Sarcoma is a group of malignant neoplasms of mesenchymal origin — affecting tissues like muscle, fat, vessels, nerves and connective tissue. In cats, they represent an important chapter of oncology, especially because of feline injection-site sarcoma (FISS), a clinical entity that has changed feline vaccination protocols worldwide.
This guide reviews the main types of sarcoma in felines, with emphasis on FISS, and organizes what matters in practice: how to suspect, how to confirm and how to guide the owner.
Main types of sarcoma in cats
Soft tissue sarcoma (STS)
Umbrella term for mesenchymal neoplasms including fibrosarcoma, hemangiopericytoma, myxosarcoma, liposarcoma and others. They usually present as a firm, infiltrative, progressively growing mass with ill-defined borders. Location varies: trunk, limbs, head.
Fibrosarcoma
The most common subtype in cats. Can be cutaneous, subcutaneous or oral. Oral fibrosarcoma deserves special attention: it often occurs in older cats, on the gingiva or mucosa, with locally aggressive behavior and high recurrence rate even after surgery.
Osteosarcoma
Less common in cats than in dogs, but exists. Usually involves bones of the axial and appendicular skeleton. In felines, prognosis tends to be better than in dogs after amputation alone, with significantly longer survival — but early diagnosis remains decisive.
Feline Injection-Site Sarcoma (FISS)
A clinical entity unique to cats. An aggressive, infiltrative tumor arising at sites where vaccines (especially adjuvanted, such as FeLV and rabies) or other injections (long-acting corticosteroids, for example) were administered.
Clinical signs of FISS — the "3-2-1" rule:
Consider biopsy if a mass at an injection site:
- Persists for more than 3 months after the injection
- Is larger than 2 cm in diameter
- Increases in size 1 month after appearing
This rule is the international standard adopted by feline oncology societies for early diagnosis.
Diagnosis
Basic steps
- Detailed history: record exact location and date of prior injections (vaccines, long-acting injectables)
- Physical exam: measure the mass, palpate borders, evaluate mobility and adherence to deep planes
- Fine needle aspirate (FNA): useful as initial screening, but often inconclusive in STS — yielded material tends to be sparse
- Incisional biopsy: gold standard. Always planned to avoid compromising definitive surgery (incision line within the future surgical field)
- Histopathology with grading: defines subtype and grade, which directly impact prognosis
- Staging: 3-view thoracic radiographs and, ideally, regional CT for surgical planning in FISS
Treatment — general principles
Surgery
- Wide and deep margins (in FISS, recommended 3–5 cm lateral and 2 fascial planes of depth)

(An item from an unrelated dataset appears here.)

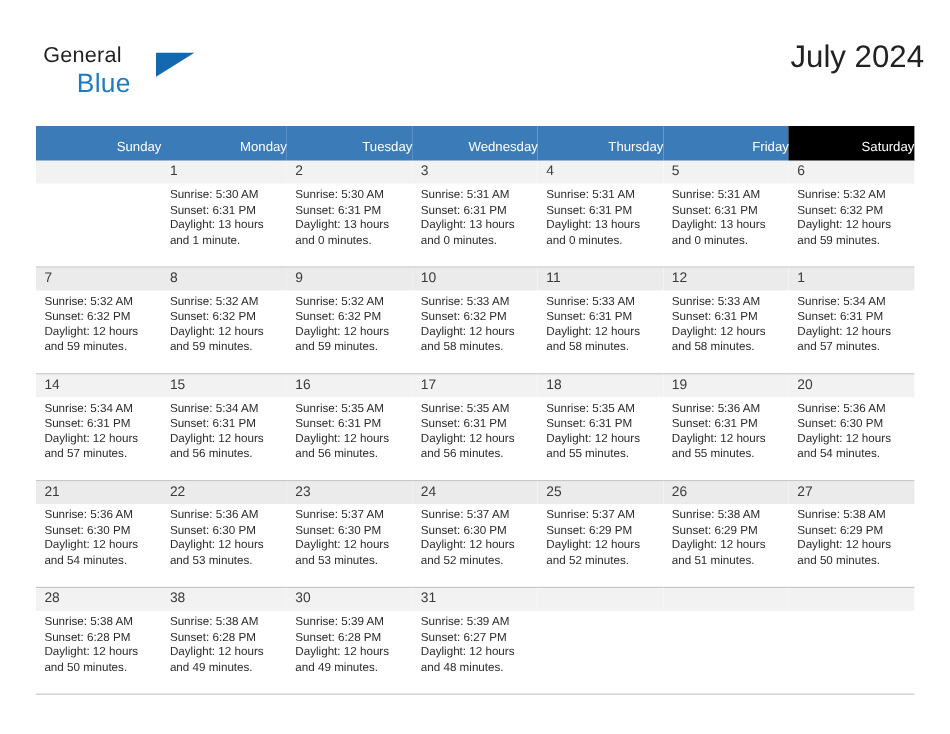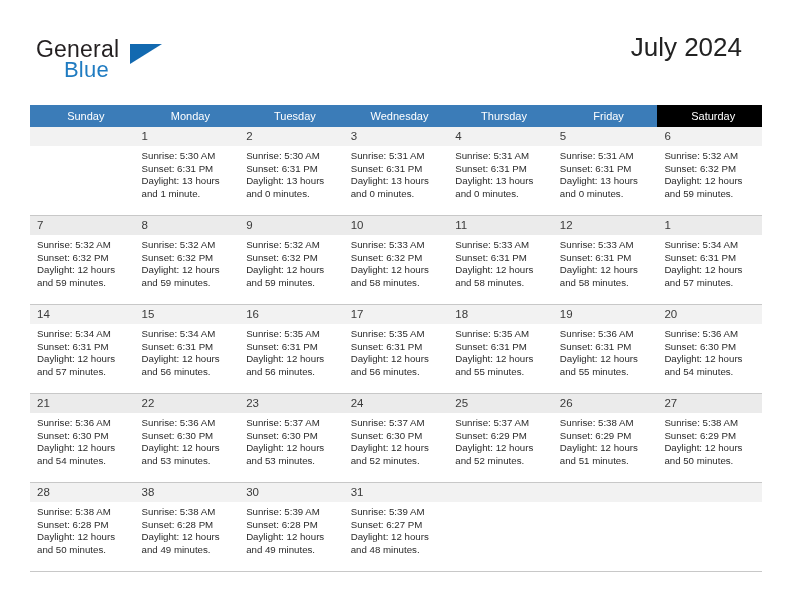"General" .logo-general { font-size: 23px -> 18px }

- Histopathology with margin assessment is mandatory — compromised margins change the treatment plan
- Recurrences are usually worse than the primary tumor; the first surgery being well done is worth it
Radiotherapy
Adjuvant recommended when margins are compromised, tumors are high grade or in anatomically difficult locations for wide resection.
Chemotherapy
Considered in high-grade tumors, recurrences or metastatic disease (rare, but exists — especially in FISS).

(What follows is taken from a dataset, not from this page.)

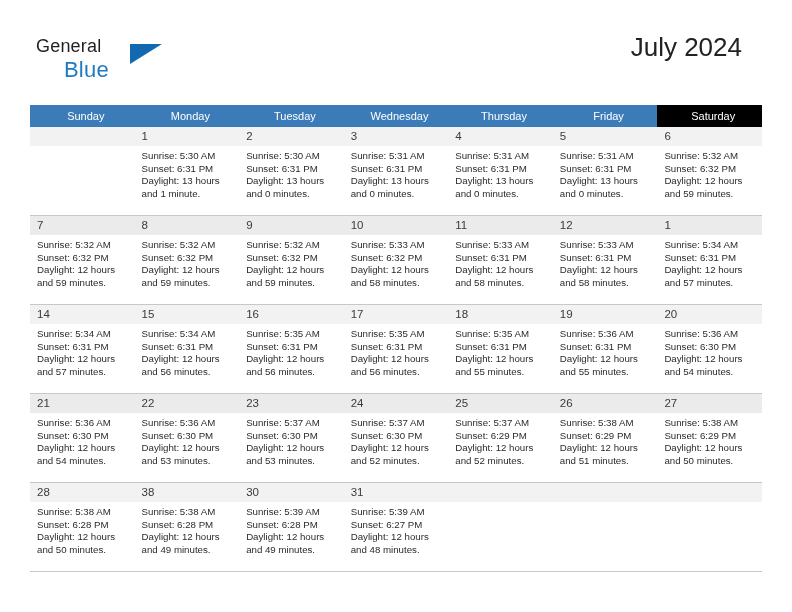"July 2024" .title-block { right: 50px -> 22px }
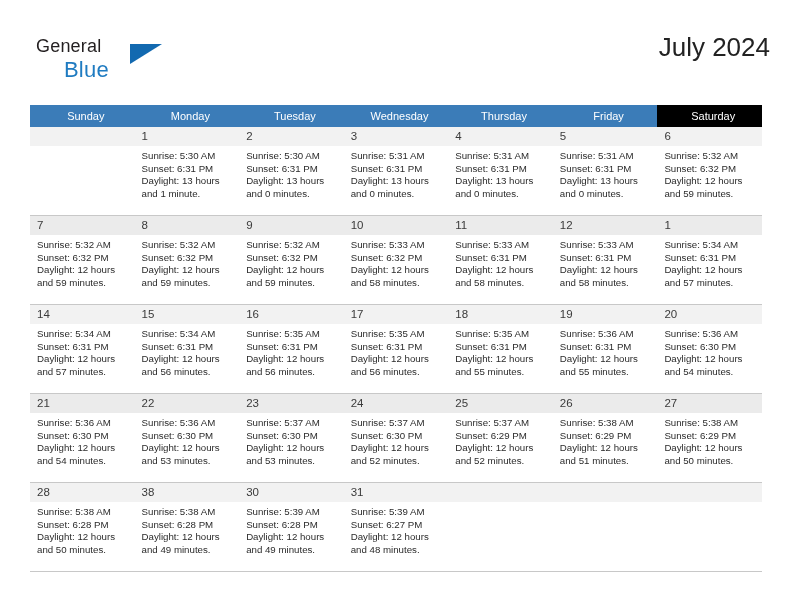"Sunday" .calendar th { padding: 5px 0 5px 7px -> 12px 0 5px 7px; text-align: center -> right }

FISS prevention — practical protocol
WSAVA and AAFP recommend:
- Apply vaccines in distal sites (as distal as possible on limbs or tail) that allow amputation if FISS develops
- Document which vaccine was given at which site in every vaccination record
- Avoid interscapular vaccination (between scapulae) — a classic FISS site with much more difficult surgery
- Prefer non-adjuvanted vaccines when available
- Do not apply multiple vaccines at the same site
Owner guidance
The owner needs to understand three points:
- Any "lump" after vaccination deserves attention if it persists, grows or exceeds 2 cm — return to clinic for reassessment
- Early surgery with adequate margins is the best predictor of cure
- Post-surgical follow-up is lifelong — recurrences can occur months after resection
The role of structured clinical records
Feline oncology cases demand impeccable record-keeping: date and location of every injectable application, mass dimensions at each follow-up, photographic evolution, histopathology reports and margins. The more organized the record, the sooner patterns emerge — and the sooner the 3-2-1 rule is applied.
In feline sarcomas, especially FISS, the difference between cure and recurrence often lies in the consistency of follow-up. A well-kept medical record is part of the treatment.